WHAT TO PRODUCE: Copy out the entire listing below exactly, but without its pictures.
● ● ● ● ●
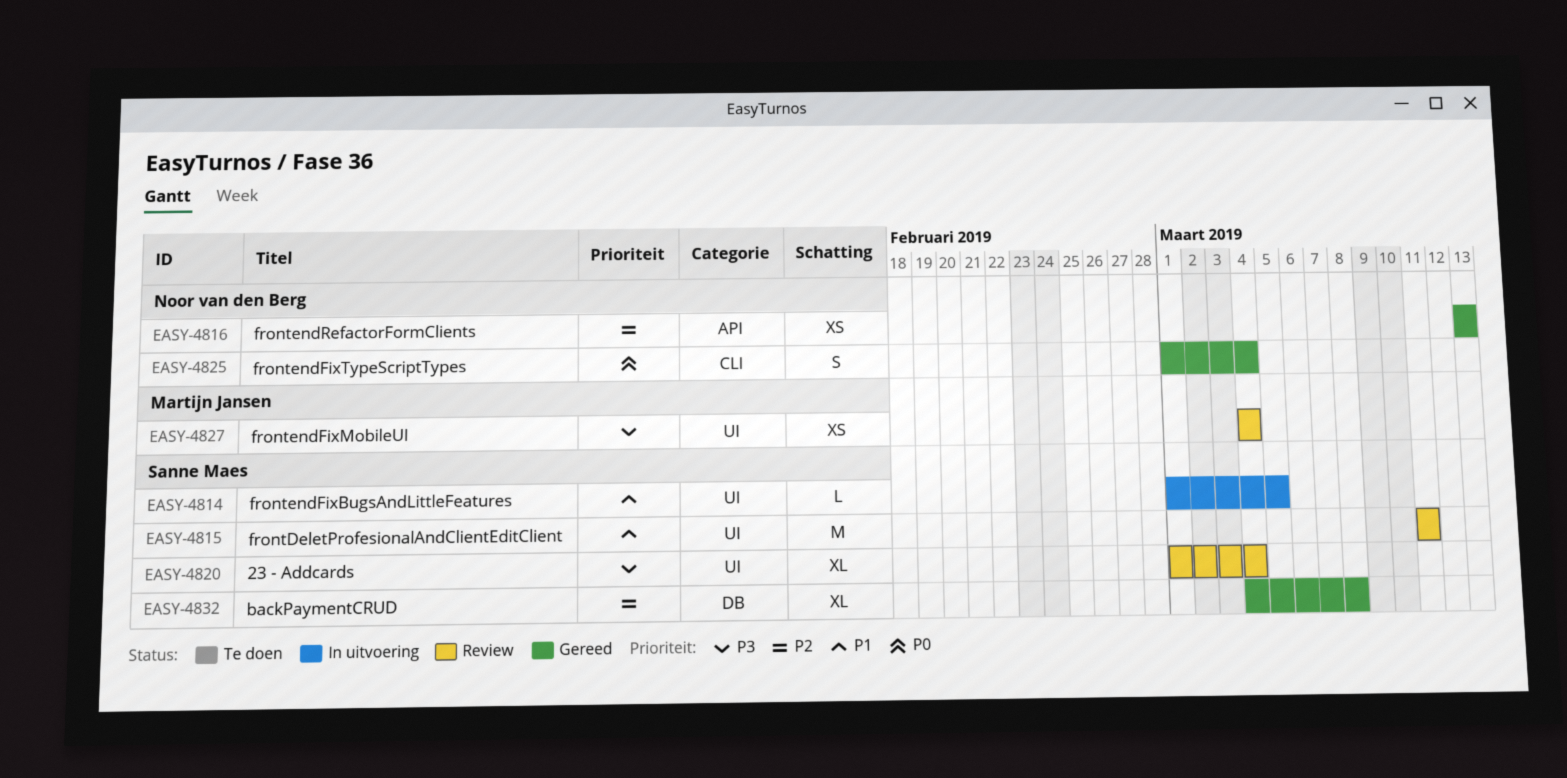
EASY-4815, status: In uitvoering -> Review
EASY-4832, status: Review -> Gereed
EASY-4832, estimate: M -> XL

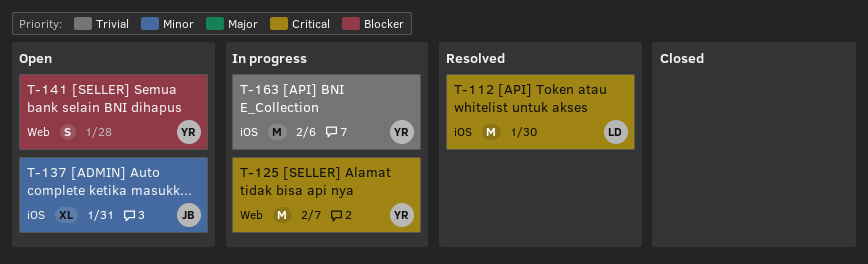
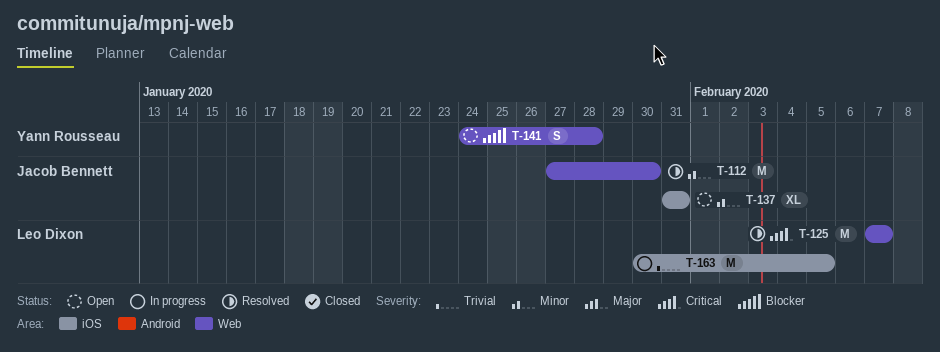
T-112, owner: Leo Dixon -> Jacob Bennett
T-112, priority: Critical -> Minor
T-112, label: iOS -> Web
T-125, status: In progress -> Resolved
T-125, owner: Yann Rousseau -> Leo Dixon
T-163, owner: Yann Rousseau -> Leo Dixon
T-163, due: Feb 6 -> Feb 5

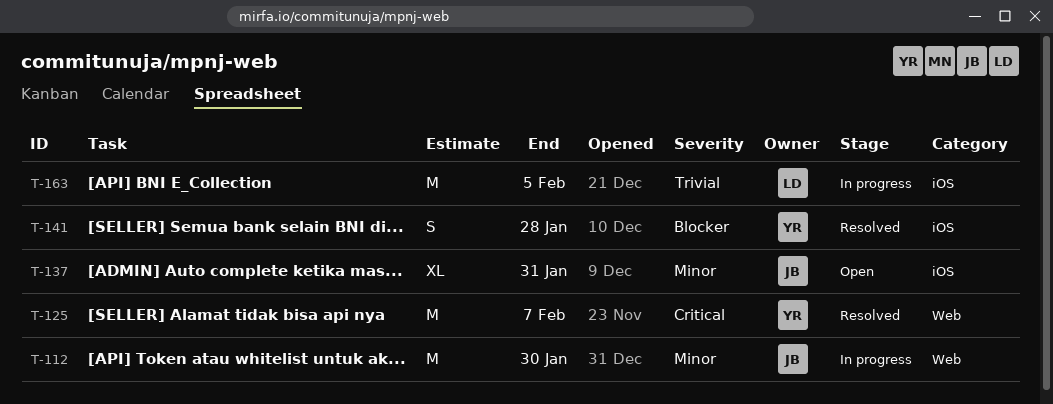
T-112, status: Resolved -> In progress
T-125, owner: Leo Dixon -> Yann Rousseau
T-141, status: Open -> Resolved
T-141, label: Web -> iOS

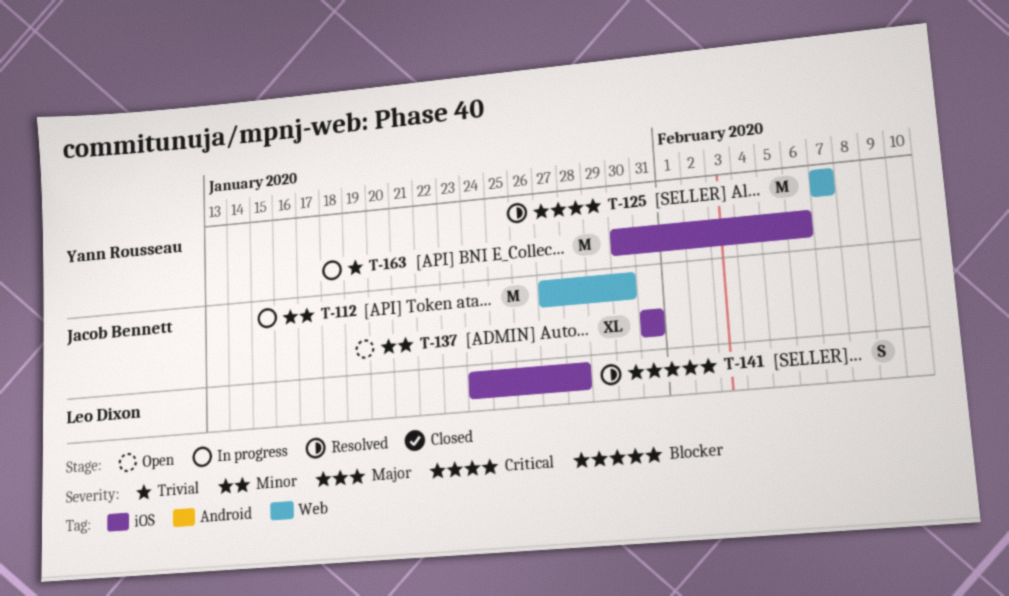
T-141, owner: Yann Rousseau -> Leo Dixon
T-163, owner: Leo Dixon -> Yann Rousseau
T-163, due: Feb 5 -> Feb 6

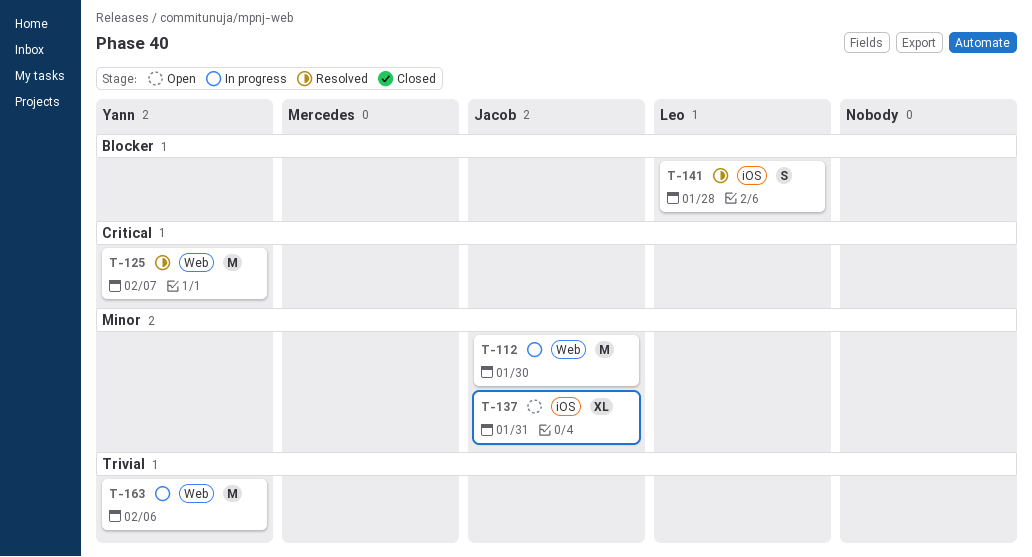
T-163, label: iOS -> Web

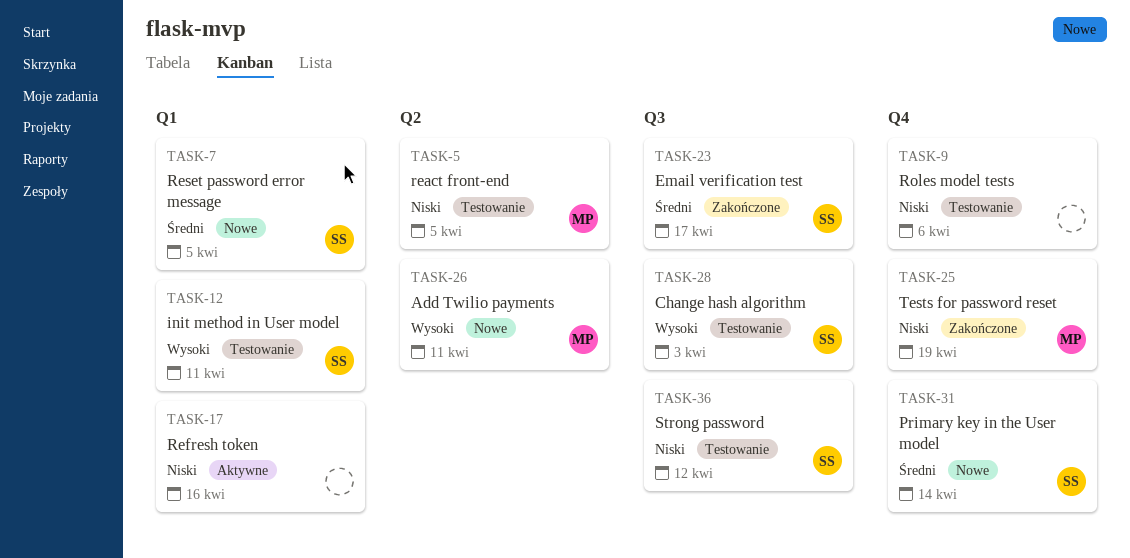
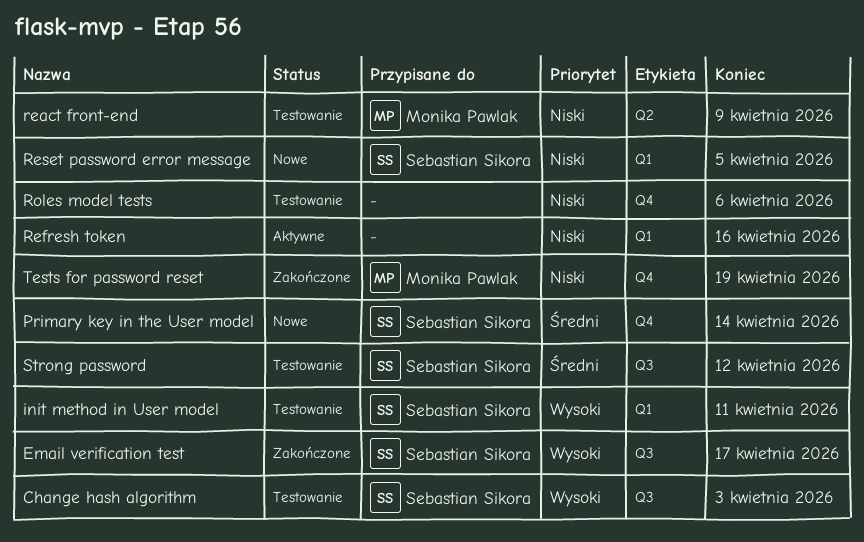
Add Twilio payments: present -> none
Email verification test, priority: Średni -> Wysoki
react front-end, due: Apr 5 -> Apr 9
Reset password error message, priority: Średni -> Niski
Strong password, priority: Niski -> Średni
● ● ● ● ●
WORKED SOLUTION:
EASY-4815, status: In uitvoering -> Review
EASY-4832, status: Review -> Gereed
EASY-4832, estimate: M -> XL

T-112, owner: Leo Dixon -> Jacob Bennett
T-112, priority: Critical -> Minor
T-112, label: iOS -> Web
T-125, status: In progress -> Resolved
T-125, owner: Yann Rousseau -> Leo Dixon
T-163, owner: Yann Rousseau -> Leo Dixon
T-163, due: Feb 6 -> Feb 5

T-112, status: Resolved -> In progress
T-125, owner: Leo Dixon -> Yann Rousseau
T-141, status: Open -> Resolved
T-141, label: Web -> iOS

T-141, owner: Yann Rousseau -> Leo Dixon
T-163, owner: Leo Dixon -> Yann Rousseau
T-163, due: Feb 5 -> Feb 6

T-163, label: iOS -> Web

Add Twilio payments: present -> none
Email verification test, priority: Średni -> Wysoki
react front-end, due: Apr 5 -> Apr 9
Reset password error message, priority: Średni -> Niski
Strong password, priority: Niski -> Średni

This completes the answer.